Aproca también ejerce la acusación popular en el juicio por la muerte del lince Kairos en La Caminera

Belén Rodríguez Ciudad Real
Imagen de archivo de la suelta de un lince/ Carlos Serrano

Imagen de archivo de la suelta de un lince/ Carlos Serrano

Los titulares de cotos, incluidos en el programa de reintroducción Iberlince, quieren que se visualice el compromiso del sector cinegético con la conservación de especies en peligro de extinción. Piden 14 meses para el acusado, mientras que la fiscalía eleva a 2 años y medio la solicitud de condena. Ecologistas en Acción reclama 4 años y 180.000 euros

Un guarda de la finca La Caminera, en Torrenueva, sobre la que se asienta un hotel de cinco estrellas y un campo de golf (ahora cerrado) se sienta este martes en el banquillo de los acusados de los juzgados de lo Penal de Ciudad Real, como supuesto responsable de la muerte de uno de los linces ibéricos reintroducidos en la provincia a partir de 2014.

El ejemplar, de nombre Kairós, cayó en diciembre de 2014 en un lazo que el acusado colocó en la finca para eliminar predadores, por instrucciones de la sociedad que la gestiona Promociones Sagemar (con domicilio social en Girona). Lo grave es que supuestamente esta persona encontró el animal muerto y en vez de comunicar lo que había ocurrido (todos los linces que se liberan están radiomarcados con GPS), lanzó el cadáver al coto colindante, el barranco de la Gomera en Castellar de Santiago, en el que fue localizado el 16 de diciembre.

En el caso, en el que Ecologistas en Acción pide una condena ejemplarizante de 4 años de prisión y 180.000 euros de responsabilidad civil, también está personada la asociación de propietarios cinegéticos y cotos Aproca, que acusa por dos delitos contra el medio ambiente pero considera ajustada una pena de catorce meses de prisión para el acusado.

Aproca, con la conservación de las especies

“Queremos que se visualice el compromiso del sector cinegético con la recuperación de especies amenazadas”, ha explicado a Lanzadigital.com el abogado de Aproca en el caso Santiago Ballesteros.

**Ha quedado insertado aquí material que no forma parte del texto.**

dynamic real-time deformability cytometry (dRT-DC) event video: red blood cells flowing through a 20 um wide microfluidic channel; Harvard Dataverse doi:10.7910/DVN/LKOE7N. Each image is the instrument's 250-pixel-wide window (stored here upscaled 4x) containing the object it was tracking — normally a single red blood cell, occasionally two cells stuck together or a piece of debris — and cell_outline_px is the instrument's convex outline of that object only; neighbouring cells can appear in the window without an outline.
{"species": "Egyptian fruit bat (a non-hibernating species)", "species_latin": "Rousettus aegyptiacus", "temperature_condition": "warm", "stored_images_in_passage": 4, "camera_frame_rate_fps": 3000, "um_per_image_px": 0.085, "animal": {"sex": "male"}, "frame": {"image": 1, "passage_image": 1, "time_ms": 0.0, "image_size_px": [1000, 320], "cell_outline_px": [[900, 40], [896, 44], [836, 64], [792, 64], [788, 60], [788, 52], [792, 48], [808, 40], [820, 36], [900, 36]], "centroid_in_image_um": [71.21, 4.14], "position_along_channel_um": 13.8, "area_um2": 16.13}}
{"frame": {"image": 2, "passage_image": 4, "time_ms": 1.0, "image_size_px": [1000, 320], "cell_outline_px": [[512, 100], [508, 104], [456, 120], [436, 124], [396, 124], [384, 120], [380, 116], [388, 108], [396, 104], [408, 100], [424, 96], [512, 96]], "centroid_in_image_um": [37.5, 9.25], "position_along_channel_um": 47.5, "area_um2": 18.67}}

Esta parte considera que con 90.000 euros de indemnización al Gobierno de Castilla-La Mancha y al de Andalucía (ambos en el programa Life Iberlince) el guarda y los dueños de la finca subsanan el daño causado.

La fiscalía por su parte reclama dos años y medio de pena para el empleado, acusado no sólo de matar al animal en un lazo que no estaba autorizado como medio de control de predadores, sino de deshacerse del lince en el coto colindante cuando vio que había muerto.

El valor previsto del ejemplar que murió estrangulado es de 90.000 euros, al tratarse de una especie amenazada y en peligro de extinción, incluida en el Decreto 33/1998 de 5 de mayo por el que se crea el Catálogo Regional de Especies Amenazadas de Castilla-La Mancha. Pero para Ecologistas en Acción, representada en el caso por la abogada Carmen Daimiel, el valor podría ser superior “si a ello sumamos los gastos en dinero público por provenir de un programa de cría en cautividad”.

Kairós, una hembra, fue el tercer lince ibérico hallado muerto en Ciudad Real en los primeros meses de las sueltas de ejemplares criados en cautividad en Castilla-La Mancha, que se hicieron en julio de 2014 en Almuradiel.